Design for eibniz’s binary medallion, in Johann Bernard Wiedeburg’s Dissertatio mathematica de praestantia arithmeticae binaria prae decimali (1718). As well as the words Imago Creationis , the Latin reads ‘From nothing comes one and everything, but the one is necessary’.
Second, Leibniz marvelled at how the binary system chimed with his religious views. He believed that the cosmos was composed of being, or substance, and non-being, or nothingness. The duality was perfectly symbolized by the numbers 1 and 0. In the same way that God creates all beings from the void, all numbers can be written in terms of 1s and 0s. Leibniz’s conviction that binary exemplified a fundamental metaphysical truth was – to his great delight – strengthened when later in life he was shown the I Ching, the ancient Chinese mystical text. The I Ching is a book of divination. It contains 64 different symbols, each of which comes with an accompanying commentary. The reader randomly selects a symbol (traditionally by casting yarrow sticks) and interprets the related text – a little like one might read an astrological chart. Each symbol in the I Ching is a hexagram, which means it is composed of six horizontal lines. The lines are either broken or unbroken, corresponding to a yin or a yang. The 64 hexagrams in the I Ching are the full set of combinations of yins and yangs when taken in groups of six at a time.

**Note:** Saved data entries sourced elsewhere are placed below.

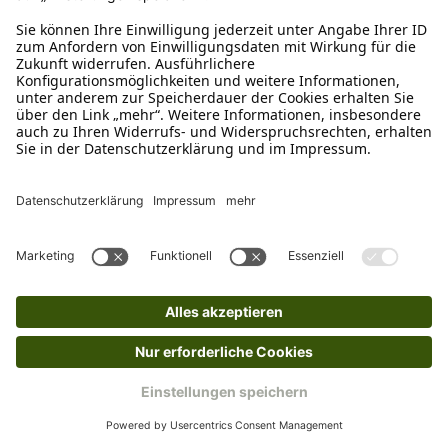
TRIXIE
Stubenrein-Unterlage 40 x 60 cm 7 Stück
€ 3,09*
Nicht mehr verfügbar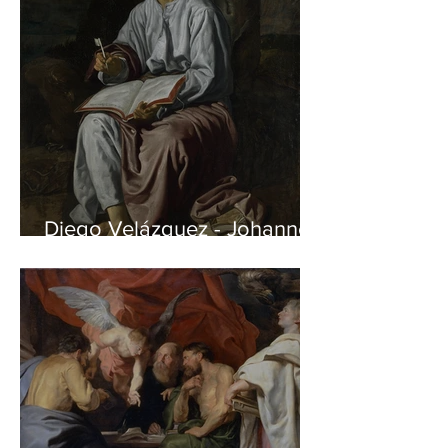
Diego Velázquez - Johannes
auf Patmos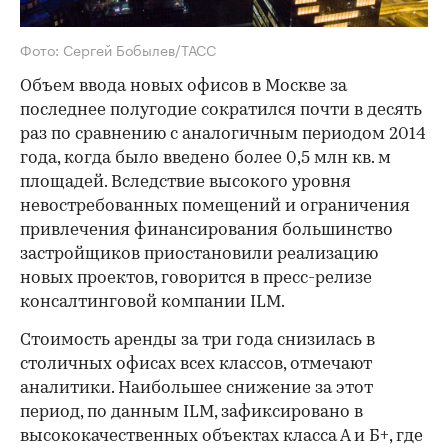
Фото: Сергей Бобылев/ТАСС
Объем ввода новых офисов в Москве за
последнее полугодие сократился почти в десять
раз по сравнению с аналогичным периодом 2014
года, когда было введено более 0,5 млн кв. м
площадей. Вследствие высокого уровня
невостребованных помещений и ограничения
привлечения финансирования большинство
застройщиков приостановили реализацию
новых проектов, говорится в пресс-релизе
консалтинговой компании ILM.
Стоимость аренды за три года снизилась в
столичных офисах всех классов, отмечают
аналитики. Наибольшее снижение за этот
период, по данным ILM, зафиксировано в
высококачественных объектах класса А и Б+, где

A particularly elegant way of ordering the hexagrams is shown opposite. If each yang is written 0 and each yin is 1, then the sequence matches precisely the binary digits from 0 to 63.
This way of ordering is known as the Fu Hsi sequence. (Strictly speaking, it is the inverse of Fu Hsi, but they are mathematically equivalent.) When Leibniz was made aware of the binary nature of Fu Hsi, it gave him ‘a high opinion of [the I Ching’s] profundity’. Since he thought that the binary system mirrored Creation, his discovery that it also underlay Taoist wisdom meant that Eastern mysticism could now be accommodated within his own Western beliefs. ‘The substance of the ancient theology of the Chinese is intact and, purged of additional errors, can be harnessed to the great truths of the Christian religion,’ he wrote.
Part of the Fu Hsi sequence of the I Ching and its binary equivalent.
Leibniz’s panegyrics on base two were a rather eccentric preoccupation of the pre-eminent polymath of his day. Yet in ascribing a fundamental importance to the system, he was more prescient than even he could ever have imagined.